そして今必死にボールを追いかけているA君、Bさんはかつて教室の隣にいたクラスメイトを思い起こす。夢を達成しチャンピオンになり、優勝するのは難しい。
たいていの人が、それでも限りある時間で思い切りその部活に夢中になったのではなかろうか。そんな自分自身に彼らの姿を重ねているのかもしれない。
3年しかないという有限の自覚が、切ない感情をさらに呼び起こすのではないか。
それでいてサッカーのみならず人生は終わりではなく、むしろこれからが始まりなのだと
希望を持てる思いになるから幸せだ。
実際に今回の試合には負けたが、数年後にプロサッカー選手になりワールドカップで活躍する選手たちを多く輩出する時代になったから、未来に向けて次へのステップを踏み出す彼らに大いなるエールを送ることも素敵な気分にさせてくれる。
「人生長いよ、これからだ!次の一歩を踏み出そう」
そう、それこそが「うつ向くなよ 君は美しい」なのだ。

そうした高校サッカーの持つ魅力をいかに美しく表現するか、
テレビ制作スタッフもまた、哲学を持って放送に臨んでいる。
哲学と言っても難しいものではなく、共通の価値観を持った決め事と言い換えてもいいだろう。それはいつも負けた選手をリスペクトしようということに尽きる。
敗者は次がないから勝者以上に丁寧に表現するようにカメラを向けるなどだ。
試合終了の歓喜と悲哀、光と影のコントラストを描きながらも敗者を美しく讃えるカメラワークを目指す。
また試合終了後にいくら放送時間が残り少なくなっていても、敗者レポートは優先してノルマにする事も徹底されている。

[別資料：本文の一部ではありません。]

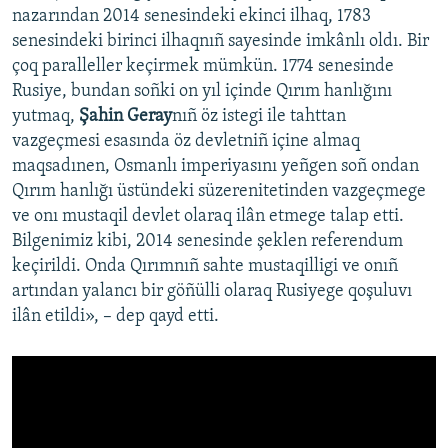
nazarından 2014 senesindeki ekinci ilhaq, 1783
senesindeki birinci ilhaqnıñ sayesinde imkânlı oldı. Bir
çoq paralleller keçirmek mümkün. 1774 senesinde
Rusiye, bundan soñki on yıl içinde Qırım hanlığını
yutmaq,
Şahin Geray
nıñ öz istegi ile tahttan
vazgeçmesi esasında öz devletniñ içine almaq
maqsadınen, Osmanlı imperiyasını yeñgen soñ ondan
Qırım hanlığı üstündeki süzerenitetinden vazgeçmege
ve onı mustaqil devlet olaraq ilân etmege talap etti.
Bilgenimiz kibi, 2014 senesinde şeklen referendum
keçirildi. Onda Qırımnıñ sahte mustaqilligi ve onıñ
artından yalancı bir göñülli olaraq Rusiyege qoşuluvı
ilân etildi», – dep qayd etti.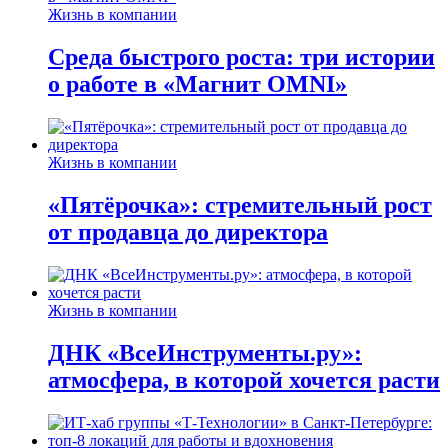
Жизнь в компании
Среда быстрого роста: три истории
о работе в «Магнит OMNI»
Жизнь в компании
«Пятёрочка»: стремительный рост
от продавца до директора
Жизнь в компании
ДНК «ВсеИнструменты.ру»:
атмосфера, в которой хочется расти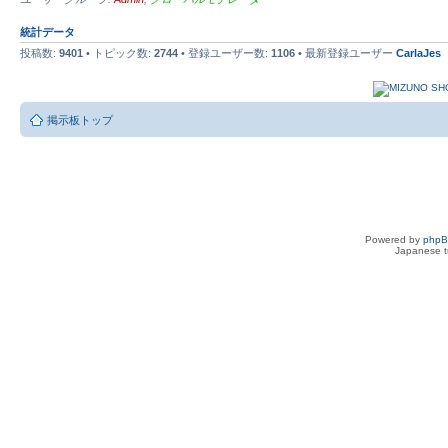
統計データ
投稿数:
9401
• トピック数:
2744
• 登録ユーザー数:
1106
• 最新登録ユーザー
CarlaJes
掲示板トップ
Powered by
php
Japanese tr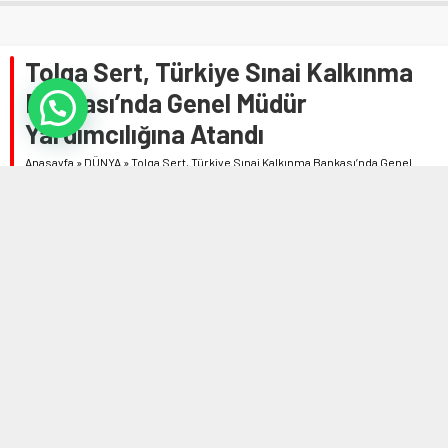
Tolga Sert, Türkiye Sınai Kalkınma
Bankası’nda Genel Müdür
Yardımcılığına Atandı
Anasayfa
»
DÜNYA
»
Tolga Sert, Türkiye Sınai Kalkınma Bankası’nda Genel
Müdür Yardımcılığına Atandı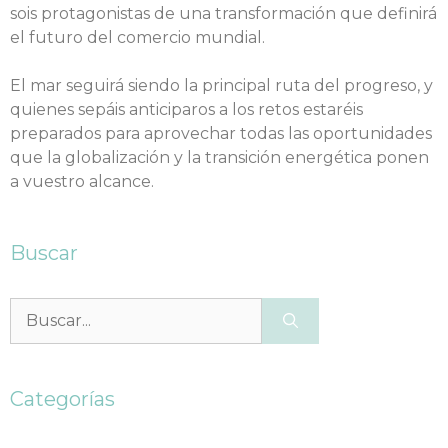
sois protagonistas de una transformación que definirá
el futuro del comercio mundial.
El mar seguirá siendo la principal ruta del progreso, y
quienes sepáis anticiparos a los retos estaréis
preparados para aprovechar todas las oportunidades
que la globalización y la transición energética ponen
a vuestro alcance.
Buscar
Categorías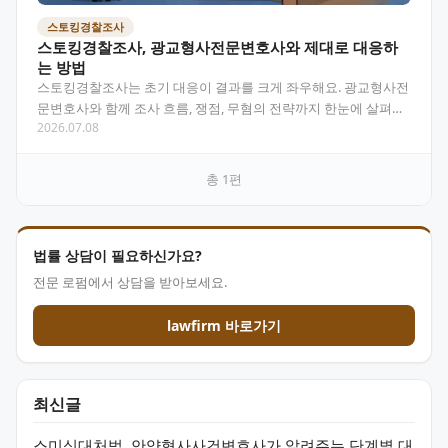
스토킹경찰조사
스토킹경찰조사, 광교형사전문변호사와 제대로 대응하
는 방법
스토킹경찰조사는 초기 대응이 결과를 크게 좌우해요. 광교형사전
문변호사와 함께 조사 흐름, 쟁점, 무혐의 전략까지 한눈에 살펴보
2026.07.08
세요. 목차 스토킹경찰조사란 무엇이고 왜 무서운가요?…
총
1
편
법률 상담이 필요하신가요?
전문 로펌에서 상담을 받아보세요.
lawfirm 바로가기
최신글
스미싱대처법, 안양형사사건변호사가 알려주는 단계별 대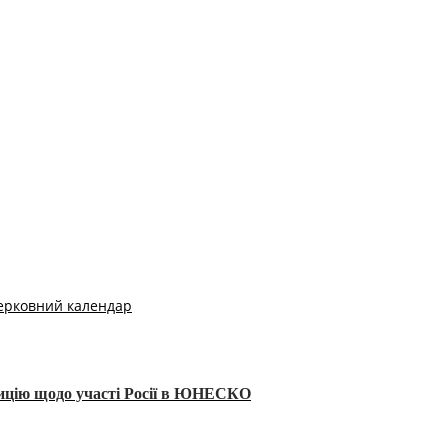
ерковний календар
тицію щодо участі Росії в ЮНЕСКО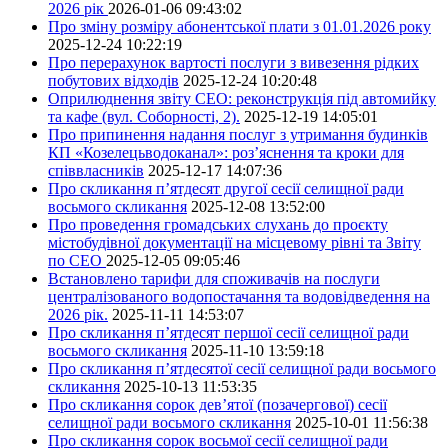
2026 рік
2026-01-06 09:43:02
Про зміну розміру абонентської плати з 01.01.2026 року
2025-12-24 10:22:19
Про перерахунок вартості послуги з вивезення рідких
побутових відходів
2025-12-24 10:20:48
Оприлюднення звіту СЕО: реконструкція під автомийку
та кафе (вул. Соборності, 2).
2025-12-19 14:05:01
Про припинення надання послуг з утримання будинків
КП «Козелецьводоканал»: роз’яснення та кроки для
співвласників
2025-12-17 14:07:36
Про скликання п’ятдесят другої сесії селищної ради
восьмого скликання
2025-12-08 13:52:00
Про проведення громадських слухань до проєкту
містобудівної документації на місцевому рівні та Звіту
по СЕО
2025-12-05 09:05:46
Встановлено тарифи для споживачів на послуги
централізованого водопостачання та водовідведення на
2026 рік.
2025-11-11 14:53:07
Про скликання п’ятдесят першої сесії селищної ради
восьмого скликання
2025-11-10 13:59:18
Про скликання п’ятдесятої сесії селищної ради восьмого
скликання
2025-10-13 11:53:35
Про скликання сорок дев’ятої (позачергової) сесії
селищної ради восьмого скликання
2025-10-01 11:56:38
Про скликання сорок восьмої сесії селищної ради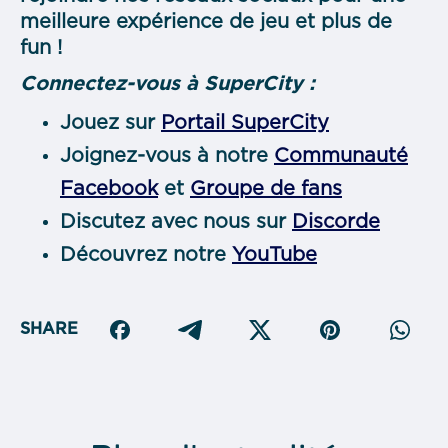
meilleure expérience de jeu et plus de
fun !
Connectez-vous à SuperCity :
Jouez sur
Portail SuperCity
Joignez-vous à notre
Communauté
Facebook
et
Groupe de fans
Discutez avec nous sur
Discorde
Découvrez notre
YouTube
SHARE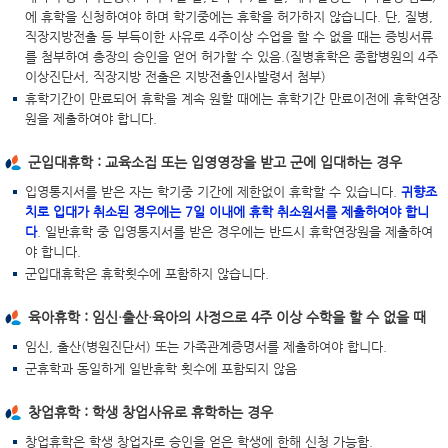
에 휴학을 신청하여야 하며 학기중에는 휴학을 허가하지 않습니다. 단, 질병,
직장지방전출 등 부득이한 사유로 4주이상 수업을 할 수 없을 때는 증빙서류
를 첨부하여 총장의 승인을 얻어 허가할 수 있음.(질병휴학은 종합병원의 4주
이상진단서, 직장지방 전출은 지방전출인사발령서 첨부)
휴학기간이 만료되어 휴학을 계속 원할 때에는 휴학기간 만료이전에 휴학연장
원을 제출하여야 합니다.
군입대휴학 : 교육소집 또는 입영영장을 받고 군에 입대하는 경우
입영통지서를 받은 자는 학기중 기간에 제한없이 휴학할 수 있습니다.
귀향조
치로 입대가 취소된 경우에는 7일 이내에 휴학 취소원서를 제출하여야 합니
다
. 일반휴학 중 입영통지서를 받은 경우에는 반드시 휴학연장원을 제출하여
야 합니다.
군입대휴학은 휴학횟수에 포함하지 않습니다.
육아휴학 : 임신·출산·육아의 사정으로 4주 이상 수학을 할 수 없을 때
임신, 출산(병원진단서) 또는 가족관계증명서를 제출하여야 합니다.
군휴학과 동일하게 일반휴학 횟수에 포함되지 않음
창업휴학 : 학생 창업사유로 휴학하는 경우
창업휴학은 학생 창업자로 승인을 얻은 학생에 한해 신청 가능함.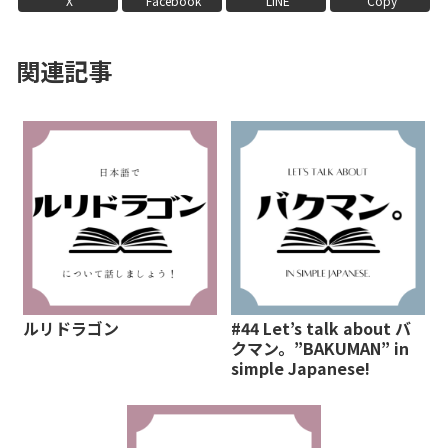
X
Facebook
LINE
Copy
関連記事
ルリドラゴン
#44 Let’s talk about バ
クマン。”BAKUMAN” in
simple Japanese!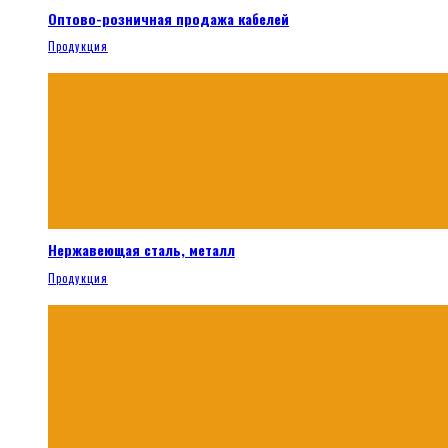
Оптово-розничная продажа кабелей
Продукция
Нержавеющая сталь, металл
Продукция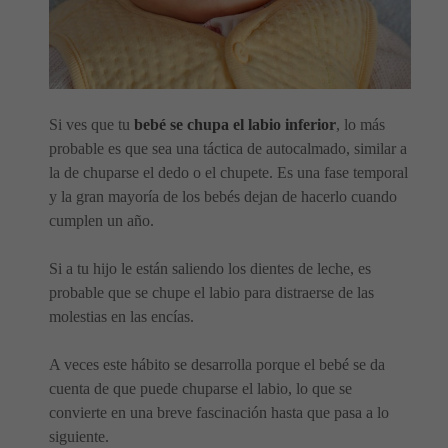
Si ves que tu
bebé se chupa el labio inferior
, lo más
probable es que sea una táctica de autocalmado, similar a
la de chuparse el dedo o el chupete. Es una fase temporal
y la gran mayoría de los bebés dejan de hacerlo cuando
cumplen un año.
Si a tu hijo le están saliendo los dientes de leche, es
probable que se chupe el labio para distraerse de las
molestias en las encías.
A veces este hábito se desarrolla porque el bebé se da
cuenta de que puede chuparse el labio, lo que se
convierte en una breve fascinación hasta que pasa a lo
siguiente.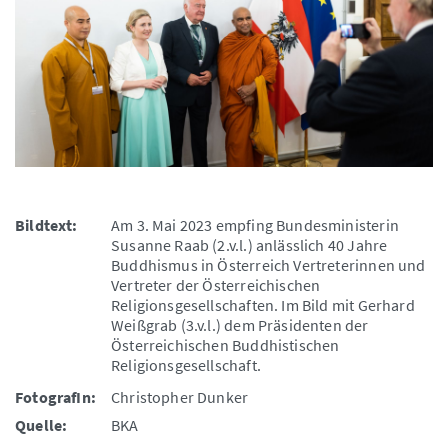
Bildtext:
Am 3. Mai 2023 empfing Bundesministerin
Susanne Raab (2.v.l.) anlässlich 40 Jahre
Buddhismus in Österreich Vertreterinnen und
Vertreter der Österreichischen
Religionsgesellschaften. Im Bild mit Gerhard
Weißgrab (3.v.l.) dem Präsidenten der
Österreichischen Buddhistischen
Religionsgesellschaft.
FotografIn:
Christopher Dunker
Quelle:
BKA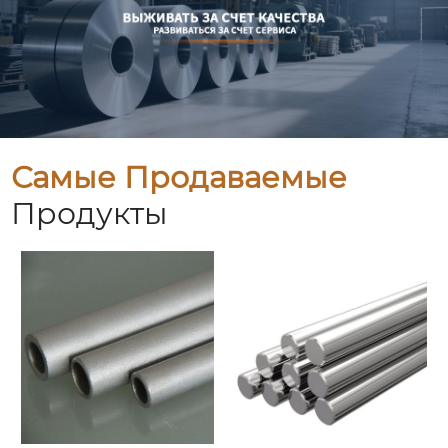
Самые Продаваемые
Продукты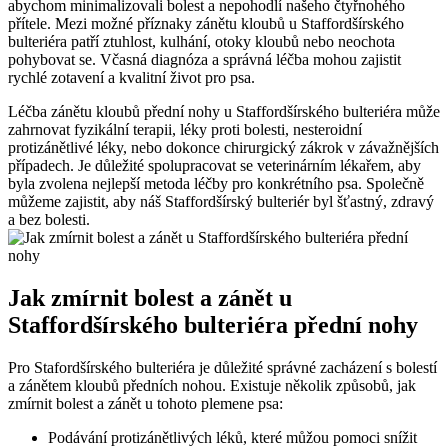
abychom minimalizovali bolest a nepohodlí našeho čtyřnohého
přítele. Mezi možné příznaky zánětu kloubů u Staffordšírského
bulteriéra patří ztuhlost, kulhání, otoky kloubů nebo neochota
pohybovat se. Včasná diagnóza a správná léčba mohou zajistit
rychlé zotavení a kvalitní život pro psa.
Léčba zánětu kloubů přední nohy u Staffordšírského bulteriéra může
zahrnovat fyzikální terapii, léky proti bolesti, nesteroidní
protizánětlivé léky, nebo dokonce chirurgický zákrok v závažnějších
případech. Je důležité spolupracovat se veterinárním lékařem, aby
byla zvolena nejlepší metoda léčby pro konkrétního psa. Společně
můžeme zajistit, aby náš Staffordšírský bulteriér byl šťastný, zdravý
a bez bolesti.
Jak zmírnit bolest a zánět u
Staffordšírského bulteriéra přední nohy
Pro Stafordšírského bulteriéra je důležité správné zacházení s bolestí
a zánětem kloubů předních nohou. Existuje několik způsobů, jak
zmírnit bolest a zánět u tohoto plemene psa:
Podávání protizánětlivých léků, které můžou pomoci snížit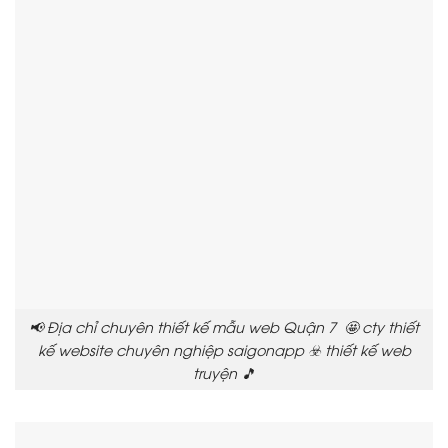
📢 Địa chỉ chuyên thiết kế mẫu web Quận 7 🤩 cty thiết
kế website chuyên nghiệp saigonapp ☣️ thiết kế web
truyện 🎵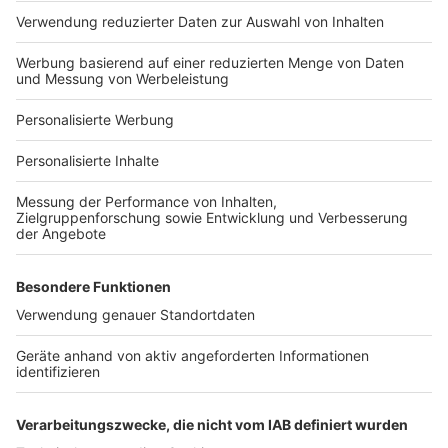
Hausanbieter-Suche
Bauprojekt-Profil
Für Unternehmen
Ihre Baufirma auf bauen.de
Kostenloses Infogespräch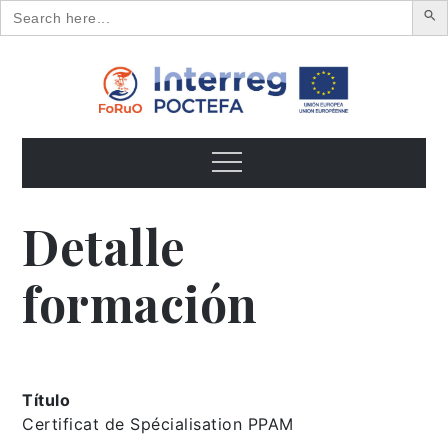
Search
for:
Skip
to
content
FoRuO
Formación en plantas aromáticas y medicinales y pequeños
frutos
Menu
Detalle
formación
Título
Certificat de Spécialisation PPAM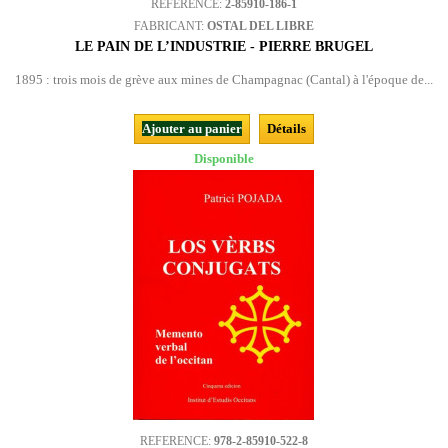
REFERENCE:
2-85910-186-1
FABRICANT:
OSTAL DEL LIBRE
LE PAIN DE L’INDUSTRIE - PIERRE BRUGEL
1895 : trois mois de grève aux mines de Champagnac (Cantal) à l'époque de...
Ajouter au panier
Détails
Disponible
REFERENCE:
978-2-85910-522-8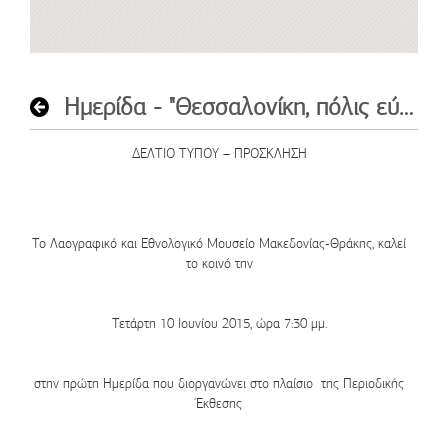
Ημερίδα - "Θεσσαλονίκη, πόλις εύξεινος-πολύξενος"
ΔΕΛΤΙΟ ΤΥΠΟΥ – ΠΡΟΣΚΛΗΣΗ
Το Λαογραφικό και Εθνολογικό Μουσείο Μακεδονίας-Θράκης, καλεί
το κοινό την
Τετάρτη 10 Ιουνίου 2015, ώρα 7:30 μμ
.
στην πρώτη Ημερίδα που διοργανώνει στο πλαίσιο της Περιοδικής
Έκθεσης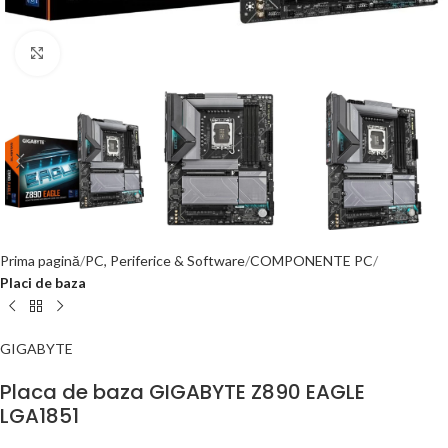
Click to enlarge
Prima pagină
PC, Periferice & Software
COMPONENTE PC
Placi de baza
GIGABYTE
Placa de baza GIGABYTE Z890 EAGLE
LGA1851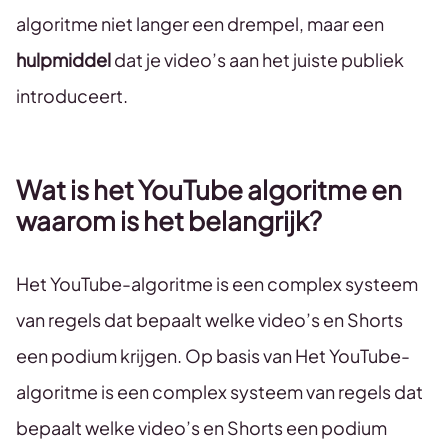
algoritme niet langer een drempel, maar een
hulpmiddel
dat je video’s aan het juiste publiek
introduceert.
Wat is het YouTube algoritme en
waarom is het belangrijk?
Het YouTube-algoritme is een complex systeem
van regels dat bepaalt welke video’s en Shorts
een podium krijgen. Op basis van Het YouTube-
algoritme is een complex systeem van regels dat
bepaalt welke video’s en Shorts een podium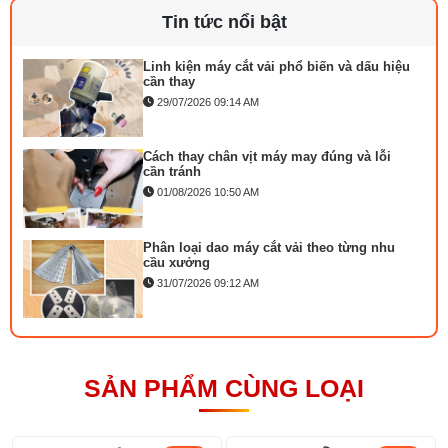
03/08/2026 10:22 AM
Tin tức nổi bật
- Đường kính lưỡi dao : 113 mm
- Độ chính xác : 112.843x3.14159
Linh kiện máy cắt vải phổ biến và dấu hiệu
- Trọng lượng sản phẩm : 12kg
cần thay
- Kích thước : 42cm x 38cm x 30cm
29/07/2026 09:14 AM
- Bảo hành : 12 tháng
- Xuất xứ : Hàn Quốc
Cách thay chân vịt máy may đúng và lỗi
cần tránh
01/08/2026 10:50 AM
Phân loại dao máy cắt vải theo từng nhu
cầu xưởng
31/07/2026 09:12 AM
Mặt nguyệt máy may là gì phân loại và cách
lắp đặt
23/07/2026 10:21 AM
SẢN PHẨM CÙNG LOẠI
Bộ phụ trợ kéo vải máy may là gì? Công
dụng và cách lắp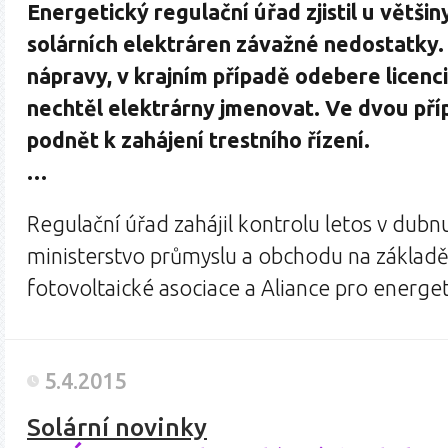
Energetický regulační úřad zjistil u větši
solárních elektráren závažné nedostatky.
nápravy, v krajním případě odebere licenc
nechtěl elektrárny jmenovat. Ve dvou pří
podnět k zahájení trestního řízení.
…
Regulační úřad zahájil kontrolu letos v dubnu
ministerstvo průmyslu a obchodu na základ
fotovoltaické asociace a Aliance pro energe
5.4.2015
Solární novinky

また短い期間の大会はリーグ戦ではなく、ノックアウトのトーナメント戦だから常に勝敗を決めるためにPK戦が頻発する。
同じ敗退でも通常試合時間では負けてはいなかったという思いはある。実際は引き分けだったのだからと。
選手のみならず、観る者の感情を揺さぶるPK戦の非情さこそが、さらに敗者をクローズアップすることになるのかもしれない。
ワールドカップカタール大会でも日本はクロアチアにPK戦で敗れた事でベスト8に行けなかった。キッカーの選択や、自ら蹴る勇気、どちらに蹴ると成功率が高いのか、PKへの周到な準備とは何か、など様々なエピソードが生まれた。
思えば決勝戦「アルゼンチン対フランス」もPK戦で決着を争ったから、PK戦での敗戦ほど悔しいものは無いと想像できるだろう。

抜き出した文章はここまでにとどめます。